SELASA, 22 MARET 2016
Jurnalis : Ferry Cahyanti/ Editor : Fadhlan Armey / Sumber Foto: Ferry Cahyanti
BALIKPAPAN — Dalam memastikan keselarasan Perda dengan undang-undang persaingan usaha, Komisi Pengawas Persaingan Usaha (KPPU) menyediakan competition checklist bagi pemerintah daerah selaku pembuat kebijakan dan competition compliance bagi pelaku usaha.

Komisioner KPPU, Saidah Sakwan menjelaskan, hal itu dilakukan Untuk mencegah dan menentukan kesehatan persaingan usaha yang ada di daerah.
“Apabila kebijakan yang dibuat pemerintah daerah selaras dengan undang-undang persaingan usaha maka sehatnya persaingan usaha akan terjadi,” terangnya disela acara Training For Trainers di Balikpapan, Selasa (22/3/2016).
Saidah mengakui untuk wilayah Kalimantan Timur, yakni Balikpapan dan Samarinda, persoalan yang dinilai menonjol adalah kebijakan mengenai penataan retail dan pasar modern (waralaba) serta pasar tradisional dalam suatu wilayah.
“Makanya disarankan kepada pemerintah daerah membuat kebijakan yang mengatur keberadaan retail modern dalam satu wilayah dari sisi jarak lokasi, promosi hingga jam operasional. Dalam hal ini yang mengatur perizinan usaha memiliki peran utama,” jabar perempuan berjilbab ini.
Selain itu, pihaknya juga akan membantu kepala pemerintah daerah apabila mengalami kesulitan dalam membuat kebijakan mengenai penataan ritel dan lainnya.
Sementara itu, Kepala Dinas Perindustrian, Perdagangan dan Koperasi Balikpapan, Doortje Marpaung mengungkapkan, peraturan mengenai pendirian minimarket waralaba sudah diatur dalam peraturan Wali kota nomor 34 tahun 2013. Namun aturan itu terus dievaluasi setiap tahunnya.

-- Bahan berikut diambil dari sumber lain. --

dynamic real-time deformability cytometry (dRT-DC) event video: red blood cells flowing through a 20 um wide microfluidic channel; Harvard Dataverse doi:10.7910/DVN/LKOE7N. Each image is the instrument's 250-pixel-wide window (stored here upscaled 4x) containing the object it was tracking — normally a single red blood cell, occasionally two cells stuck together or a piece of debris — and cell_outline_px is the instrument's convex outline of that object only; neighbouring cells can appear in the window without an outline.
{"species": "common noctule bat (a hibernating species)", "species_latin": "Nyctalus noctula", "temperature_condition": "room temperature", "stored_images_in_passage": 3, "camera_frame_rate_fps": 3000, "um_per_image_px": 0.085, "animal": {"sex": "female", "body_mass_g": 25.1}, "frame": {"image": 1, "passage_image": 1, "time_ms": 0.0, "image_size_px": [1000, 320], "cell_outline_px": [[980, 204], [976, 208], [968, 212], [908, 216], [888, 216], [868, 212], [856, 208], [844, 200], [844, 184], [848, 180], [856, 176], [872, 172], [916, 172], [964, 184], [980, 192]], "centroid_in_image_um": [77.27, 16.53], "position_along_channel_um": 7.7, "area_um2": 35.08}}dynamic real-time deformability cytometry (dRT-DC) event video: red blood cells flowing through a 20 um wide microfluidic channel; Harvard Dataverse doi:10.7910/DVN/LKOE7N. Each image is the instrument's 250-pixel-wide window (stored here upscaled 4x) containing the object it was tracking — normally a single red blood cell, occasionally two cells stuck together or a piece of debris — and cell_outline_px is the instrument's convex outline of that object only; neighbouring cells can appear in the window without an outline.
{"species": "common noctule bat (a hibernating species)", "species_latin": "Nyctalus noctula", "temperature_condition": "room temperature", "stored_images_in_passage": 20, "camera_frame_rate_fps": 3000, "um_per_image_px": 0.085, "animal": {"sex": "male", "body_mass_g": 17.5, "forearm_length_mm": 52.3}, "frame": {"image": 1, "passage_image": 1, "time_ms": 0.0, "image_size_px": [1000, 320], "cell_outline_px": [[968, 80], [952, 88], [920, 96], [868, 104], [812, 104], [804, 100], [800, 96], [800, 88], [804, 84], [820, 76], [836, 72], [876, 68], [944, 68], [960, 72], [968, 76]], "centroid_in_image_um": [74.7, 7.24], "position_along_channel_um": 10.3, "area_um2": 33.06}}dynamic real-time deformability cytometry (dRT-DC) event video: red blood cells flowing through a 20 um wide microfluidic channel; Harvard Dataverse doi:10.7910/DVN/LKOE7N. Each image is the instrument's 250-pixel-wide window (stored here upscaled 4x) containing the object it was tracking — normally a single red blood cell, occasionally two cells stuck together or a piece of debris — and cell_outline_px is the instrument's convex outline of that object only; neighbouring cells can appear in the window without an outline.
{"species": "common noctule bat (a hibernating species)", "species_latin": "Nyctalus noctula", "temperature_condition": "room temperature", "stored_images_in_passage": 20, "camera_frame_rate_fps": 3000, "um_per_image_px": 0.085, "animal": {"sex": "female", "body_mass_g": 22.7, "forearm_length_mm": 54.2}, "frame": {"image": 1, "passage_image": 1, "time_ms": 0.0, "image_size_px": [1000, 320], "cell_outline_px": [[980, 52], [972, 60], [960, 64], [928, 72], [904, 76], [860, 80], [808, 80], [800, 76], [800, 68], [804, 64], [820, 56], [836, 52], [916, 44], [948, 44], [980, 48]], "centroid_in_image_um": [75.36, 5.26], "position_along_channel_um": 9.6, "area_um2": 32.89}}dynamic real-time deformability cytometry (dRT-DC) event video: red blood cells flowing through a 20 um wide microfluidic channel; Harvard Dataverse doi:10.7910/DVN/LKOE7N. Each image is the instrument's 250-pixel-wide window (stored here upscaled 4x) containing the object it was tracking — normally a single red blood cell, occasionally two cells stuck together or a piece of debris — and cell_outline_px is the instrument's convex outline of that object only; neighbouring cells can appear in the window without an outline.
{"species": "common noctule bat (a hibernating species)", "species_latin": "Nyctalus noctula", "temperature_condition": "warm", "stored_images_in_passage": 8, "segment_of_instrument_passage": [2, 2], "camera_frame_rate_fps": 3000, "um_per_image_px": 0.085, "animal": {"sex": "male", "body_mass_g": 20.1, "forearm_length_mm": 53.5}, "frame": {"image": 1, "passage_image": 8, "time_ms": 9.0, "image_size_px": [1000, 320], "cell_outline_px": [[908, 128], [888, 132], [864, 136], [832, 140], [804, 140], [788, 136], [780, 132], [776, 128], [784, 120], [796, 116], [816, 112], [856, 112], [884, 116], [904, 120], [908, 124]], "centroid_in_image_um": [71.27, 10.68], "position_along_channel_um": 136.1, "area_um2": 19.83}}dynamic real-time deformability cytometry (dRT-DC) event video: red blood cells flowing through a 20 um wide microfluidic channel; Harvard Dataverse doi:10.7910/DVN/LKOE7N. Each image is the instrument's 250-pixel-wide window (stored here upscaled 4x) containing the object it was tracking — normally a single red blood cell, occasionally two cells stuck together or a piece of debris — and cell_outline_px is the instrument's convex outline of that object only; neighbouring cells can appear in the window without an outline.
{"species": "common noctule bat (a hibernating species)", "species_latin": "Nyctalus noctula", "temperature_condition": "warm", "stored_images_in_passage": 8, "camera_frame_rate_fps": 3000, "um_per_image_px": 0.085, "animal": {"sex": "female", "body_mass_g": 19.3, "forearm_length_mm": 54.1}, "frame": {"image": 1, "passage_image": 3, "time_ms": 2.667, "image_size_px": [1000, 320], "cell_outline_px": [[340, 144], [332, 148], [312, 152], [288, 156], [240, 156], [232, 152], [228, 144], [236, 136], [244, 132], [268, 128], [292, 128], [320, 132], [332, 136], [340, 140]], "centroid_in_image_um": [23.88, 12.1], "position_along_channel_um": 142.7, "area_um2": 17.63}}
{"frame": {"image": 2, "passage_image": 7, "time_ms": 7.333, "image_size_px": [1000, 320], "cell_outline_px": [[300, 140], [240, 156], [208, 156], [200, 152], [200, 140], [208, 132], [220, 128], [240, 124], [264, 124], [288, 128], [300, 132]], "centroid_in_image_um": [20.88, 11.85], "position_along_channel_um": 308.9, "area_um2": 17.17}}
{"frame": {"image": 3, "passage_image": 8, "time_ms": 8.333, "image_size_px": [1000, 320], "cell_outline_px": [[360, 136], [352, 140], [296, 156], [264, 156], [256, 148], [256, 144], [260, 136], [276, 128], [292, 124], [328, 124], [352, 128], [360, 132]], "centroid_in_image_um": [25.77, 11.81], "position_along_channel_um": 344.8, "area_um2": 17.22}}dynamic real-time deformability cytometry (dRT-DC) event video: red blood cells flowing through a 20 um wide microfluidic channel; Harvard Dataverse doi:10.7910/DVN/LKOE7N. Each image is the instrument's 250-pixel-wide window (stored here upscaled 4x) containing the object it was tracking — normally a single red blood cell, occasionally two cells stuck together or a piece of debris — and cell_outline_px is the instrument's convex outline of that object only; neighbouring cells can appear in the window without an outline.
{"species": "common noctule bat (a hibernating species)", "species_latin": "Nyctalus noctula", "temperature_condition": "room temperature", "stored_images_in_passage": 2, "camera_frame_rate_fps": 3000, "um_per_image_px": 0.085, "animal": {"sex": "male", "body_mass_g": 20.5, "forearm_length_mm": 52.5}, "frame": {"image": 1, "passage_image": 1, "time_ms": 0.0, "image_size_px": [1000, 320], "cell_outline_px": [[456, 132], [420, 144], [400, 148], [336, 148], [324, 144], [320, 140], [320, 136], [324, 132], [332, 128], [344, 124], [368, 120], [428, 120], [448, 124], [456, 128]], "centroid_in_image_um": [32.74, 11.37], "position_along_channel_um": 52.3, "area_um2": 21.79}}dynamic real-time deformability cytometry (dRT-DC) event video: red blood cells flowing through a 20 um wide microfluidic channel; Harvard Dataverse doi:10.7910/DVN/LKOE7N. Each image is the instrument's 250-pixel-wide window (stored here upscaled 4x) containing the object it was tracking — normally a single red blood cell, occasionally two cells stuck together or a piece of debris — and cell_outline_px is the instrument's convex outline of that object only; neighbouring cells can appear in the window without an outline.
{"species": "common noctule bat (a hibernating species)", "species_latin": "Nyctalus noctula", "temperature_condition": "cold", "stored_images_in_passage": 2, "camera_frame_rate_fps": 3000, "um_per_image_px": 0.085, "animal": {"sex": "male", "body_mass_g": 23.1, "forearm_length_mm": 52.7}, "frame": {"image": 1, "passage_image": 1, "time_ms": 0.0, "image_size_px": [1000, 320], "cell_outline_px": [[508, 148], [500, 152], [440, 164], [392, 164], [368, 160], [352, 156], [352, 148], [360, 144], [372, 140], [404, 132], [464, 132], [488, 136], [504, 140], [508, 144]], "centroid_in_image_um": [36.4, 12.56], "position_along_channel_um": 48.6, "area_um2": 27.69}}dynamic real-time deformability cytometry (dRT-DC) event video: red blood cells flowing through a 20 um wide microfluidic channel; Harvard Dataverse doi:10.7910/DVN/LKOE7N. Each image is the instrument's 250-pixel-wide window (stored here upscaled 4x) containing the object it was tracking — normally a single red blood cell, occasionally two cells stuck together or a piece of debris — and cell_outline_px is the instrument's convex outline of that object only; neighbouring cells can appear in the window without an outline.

“Dalam aturan tersebut mengatur jarak pendirian minimarket waralaba tidak boleh berdekatan dengan pasar tradisional,” tandasnya.
Doortje menegaskan, peraturan yang dibuat ini untuk melindungi usaha-usaha kecil khususnya di Balikpapan.
Diketahui dalam kegiatan TOT yang diselenggarakan KPPU ini mengundang sejumlah pemerintah daerah selaku pembuat kebijakan daerah agar memahami undang-undang persaingan usaha.